● **PROBLEM DETAILS**: Starting at the first line of the entries and ending at the line that contains "color balance rgb: shadows", extract every line word for word, including both ends.

_____

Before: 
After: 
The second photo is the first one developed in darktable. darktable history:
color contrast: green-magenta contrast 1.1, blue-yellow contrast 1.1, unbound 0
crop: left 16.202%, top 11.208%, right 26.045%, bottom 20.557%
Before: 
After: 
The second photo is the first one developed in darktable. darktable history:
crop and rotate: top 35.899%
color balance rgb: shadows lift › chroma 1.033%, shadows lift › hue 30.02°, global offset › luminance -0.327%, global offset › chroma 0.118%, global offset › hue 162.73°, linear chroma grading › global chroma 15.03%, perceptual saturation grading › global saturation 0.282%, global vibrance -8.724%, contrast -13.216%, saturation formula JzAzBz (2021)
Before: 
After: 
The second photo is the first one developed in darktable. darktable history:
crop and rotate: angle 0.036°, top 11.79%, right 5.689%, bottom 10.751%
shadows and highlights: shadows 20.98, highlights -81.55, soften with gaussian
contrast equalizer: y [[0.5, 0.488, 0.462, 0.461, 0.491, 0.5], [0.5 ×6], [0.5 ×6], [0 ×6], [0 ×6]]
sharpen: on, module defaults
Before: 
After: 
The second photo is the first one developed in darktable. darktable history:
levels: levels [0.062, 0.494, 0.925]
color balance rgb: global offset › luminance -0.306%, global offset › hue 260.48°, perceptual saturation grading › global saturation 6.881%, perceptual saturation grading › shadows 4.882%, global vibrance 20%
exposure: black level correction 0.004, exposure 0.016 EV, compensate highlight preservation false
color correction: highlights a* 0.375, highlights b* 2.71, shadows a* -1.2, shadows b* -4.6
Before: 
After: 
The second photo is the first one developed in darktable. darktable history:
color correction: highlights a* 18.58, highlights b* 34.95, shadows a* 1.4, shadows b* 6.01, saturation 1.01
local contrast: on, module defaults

_____

● **SOLUTION FOR THIS TASK**:
Before: 
After: 
The second photo is the first one developed in darktable. darktable history:
color contrast: green-magenta contrast 1.1, blue-yellow contrast 1.1, unbound 0
crop: left 16.202%, top 11.208%, right 26.045%, bottom 20.557%
Before: 
After: 
The second photo is the first one developed in darktable. darktable history:
crop and rotate: top 35.899%
color balance rgb: shadows lift › chroma 1.033%, shadows lift › hue 30.02°, global offset › luminance -0.327%, global offset › chroma 0.118%, global offset › hue 162.73°, linear chroma grading › global chroma 15.03%, perceptual saturation grading › global saturation 0.282%, global vibrance -8.724%, contrast -13.216%, saturation formula JzAzBz (2021)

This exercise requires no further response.